§ ASSIGNMENT: Count up the lines below that include the string "Memory" and report the number by itself.

§ TASK INPUT:
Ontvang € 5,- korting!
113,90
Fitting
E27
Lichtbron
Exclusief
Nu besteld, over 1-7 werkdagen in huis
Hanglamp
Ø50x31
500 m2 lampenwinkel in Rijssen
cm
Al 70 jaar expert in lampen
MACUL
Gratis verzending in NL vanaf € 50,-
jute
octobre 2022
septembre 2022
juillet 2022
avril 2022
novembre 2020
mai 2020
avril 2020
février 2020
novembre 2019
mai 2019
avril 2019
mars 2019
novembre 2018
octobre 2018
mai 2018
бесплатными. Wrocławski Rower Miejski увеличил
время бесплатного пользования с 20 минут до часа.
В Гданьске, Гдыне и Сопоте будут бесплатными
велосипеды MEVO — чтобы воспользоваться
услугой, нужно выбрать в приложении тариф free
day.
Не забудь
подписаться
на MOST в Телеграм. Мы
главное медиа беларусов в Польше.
==
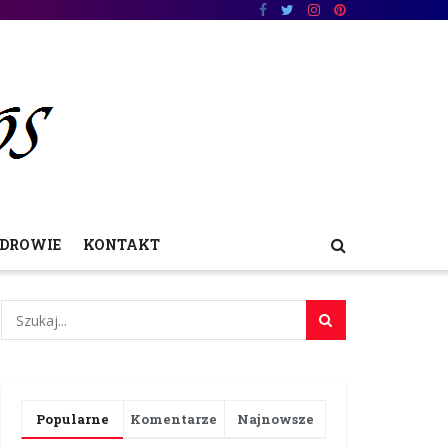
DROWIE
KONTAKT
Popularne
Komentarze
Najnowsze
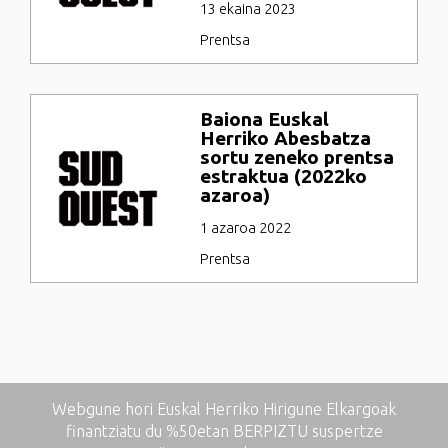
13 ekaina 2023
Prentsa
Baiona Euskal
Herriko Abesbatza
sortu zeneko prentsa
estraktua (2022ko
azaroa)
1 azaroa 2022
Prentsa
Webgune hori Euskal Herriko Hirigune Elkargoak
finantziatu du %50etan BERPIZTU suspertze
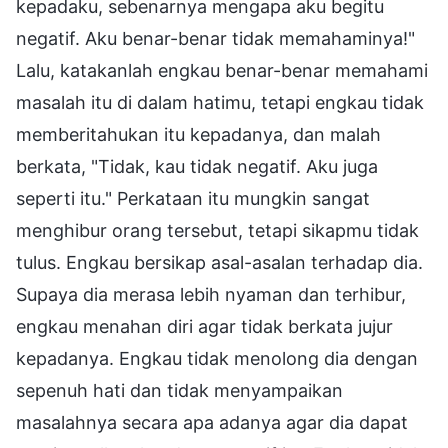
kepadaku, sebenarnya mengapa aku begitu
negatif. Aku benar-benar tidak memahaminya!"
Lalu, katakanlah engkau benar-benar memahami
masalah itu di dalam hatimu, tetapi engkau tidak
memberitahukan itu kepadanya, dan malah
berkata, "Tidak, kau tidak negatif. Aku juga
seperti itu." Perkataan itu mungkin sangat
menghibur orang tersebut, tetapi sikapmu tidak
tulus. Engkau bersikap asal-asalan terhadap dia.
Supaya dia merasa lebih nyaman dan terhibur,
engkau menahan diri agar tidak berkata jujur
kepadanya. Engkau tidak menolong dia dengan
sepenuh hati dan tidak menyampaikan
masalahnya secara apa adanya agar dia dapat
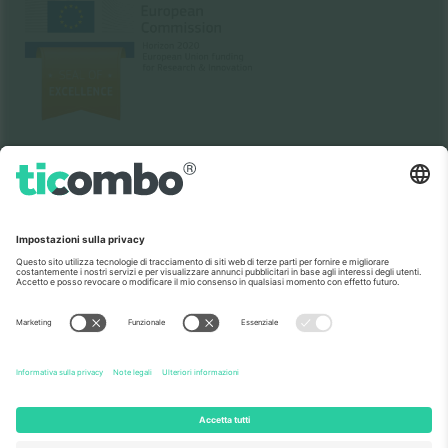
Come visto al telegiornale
...
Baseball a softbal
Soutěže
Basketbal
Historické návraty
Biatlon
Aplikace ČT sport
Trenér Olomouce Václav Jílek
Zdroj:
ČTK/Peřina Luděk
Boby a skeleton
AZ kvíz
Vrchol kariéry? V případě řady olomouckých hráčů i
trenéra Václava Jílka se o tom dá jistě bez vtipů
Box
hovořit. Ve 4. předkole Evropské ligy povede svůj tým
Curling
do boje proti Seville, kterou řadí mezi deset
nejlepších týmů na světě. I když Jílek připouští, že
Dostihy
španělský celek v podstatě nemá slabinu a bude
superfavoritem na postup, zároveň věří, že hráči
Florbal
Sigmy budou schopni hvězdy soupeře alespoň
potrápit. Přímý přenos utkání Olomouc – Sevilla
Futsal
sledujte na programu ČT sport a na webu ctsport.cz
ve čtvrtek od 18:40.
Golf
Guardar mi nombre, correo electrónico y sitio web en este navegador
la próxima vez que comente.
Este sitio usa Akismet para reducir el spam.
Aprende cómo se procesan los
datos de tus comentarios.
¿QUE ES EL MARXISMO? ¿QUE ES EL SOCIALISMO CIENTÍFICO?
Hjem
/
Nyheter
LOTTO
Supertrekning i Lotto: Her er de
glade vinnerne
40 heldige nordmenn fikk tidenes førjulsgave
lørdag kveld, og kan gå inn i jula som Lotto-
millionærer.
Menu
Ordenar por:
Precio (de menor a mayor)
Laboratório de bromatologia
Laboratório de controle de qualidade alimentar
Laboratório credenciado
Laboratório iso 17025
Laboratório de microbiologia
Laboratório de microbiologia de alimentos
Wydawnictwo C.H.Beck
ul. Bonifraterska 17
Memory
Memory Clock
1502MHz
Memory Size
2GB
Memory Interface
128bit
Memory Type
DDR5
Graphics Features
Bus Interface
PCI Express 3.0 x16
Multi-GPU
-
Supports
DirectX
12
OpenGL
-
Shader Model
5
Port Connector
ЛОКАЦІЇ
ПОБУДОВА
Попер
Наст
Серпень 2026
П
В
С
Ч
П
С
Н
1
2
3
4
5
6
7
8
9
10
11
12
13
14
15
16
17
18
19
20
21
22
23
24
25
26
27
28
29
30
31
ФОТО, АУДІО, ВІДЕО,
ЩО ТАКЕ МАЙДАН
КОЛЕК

§ TASK RESULT: 5